Stephan Koziol hat drei Kunststoffbecher vor sich aufgestellt – blau, orange und durchsichtig. Echt ist nur einer von ihnen: "Zum Glück können wir es noch unterscheiden, die Endverbraucher aber nicht. Der glasklare ist das Original und die beiden farbigen sind die Kopien", sagt Koziol. Er ist Leiter des gleichnamigen Unternehmens, das Designartikel und Wohnaccessoires herstellt.

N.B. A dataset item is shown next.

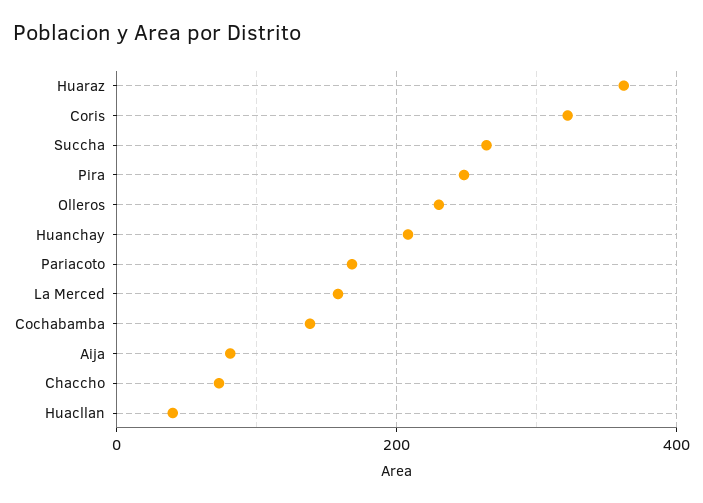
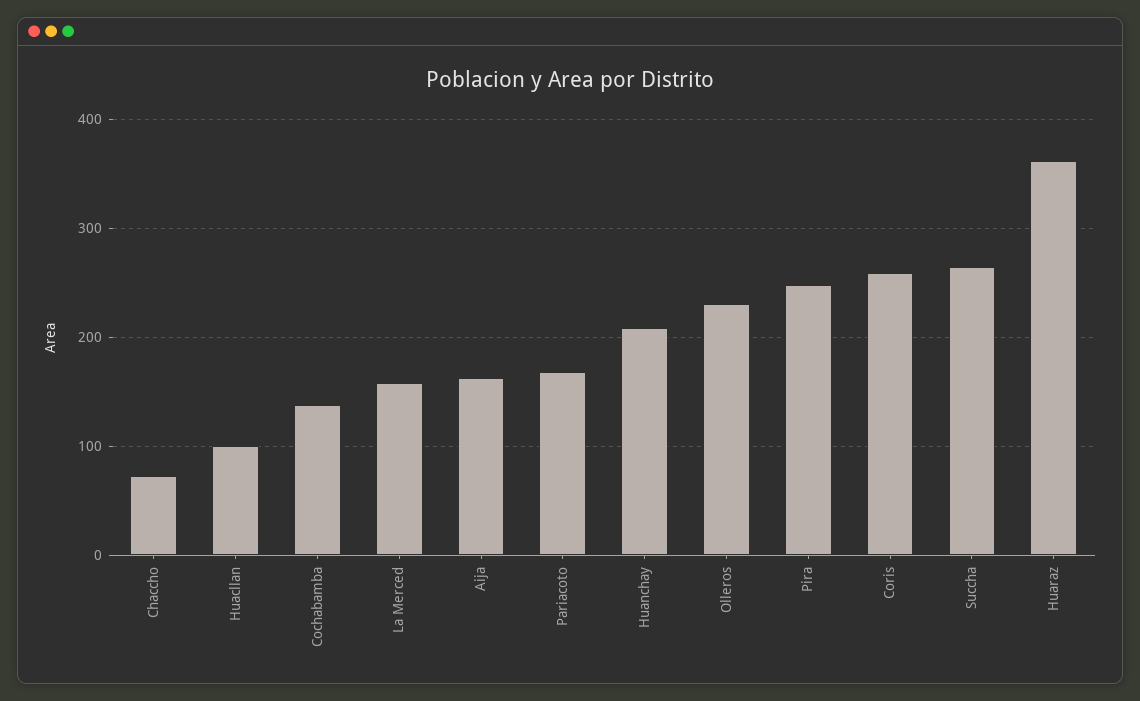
Coris: 320 -> 260
Aija: 80 -> 160
Huacllan: 40 -> 100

Das gefälschte Glas hat bei der Verleihung des Plagiarius den zweiten Platz belegt. Der Hersteller der Plagiate sitzt in der Türkei. Den Auftrag für die Fälschung, sagt Stephan Koziol, habe einer seiner eigenen Kunden gegeben: "Bei dem Glas war das konkret so, dass das ein Händler ist, den wir selbst beliefert haben, der eineinhalb Jahre bei uns das Original gekauft hat und sich dann die Kopie hat machen lassen, nachdem er wusste, wie viel er braucht."
Gefälschte Klobürsten, Bestecke oder Salzstreuer
Stephan Koziol hat schon lange aufgehört zu zählen, wie oft die Produkte von Koziol aus dem hessischen Odenwald kopiert worden sind, wie oft die Plagiatoren schon den Negativpreis Plagiarius für gefälschte Koziol- Bürsten, Bestecke oder Salzstreuer bekommen haben. Er nimmt es mit Humor: "Wenn unsere Produkte nicht mehr gefälscht würden, hätten wir was falsch gemacht." Der wirtschaftliche Schaden sei aber enorm. Die Europäische Union geht davon aus, dass fast sechs Prozent aller in die EU importierten Waren gefälscht sind. Die meisten kommen aus China.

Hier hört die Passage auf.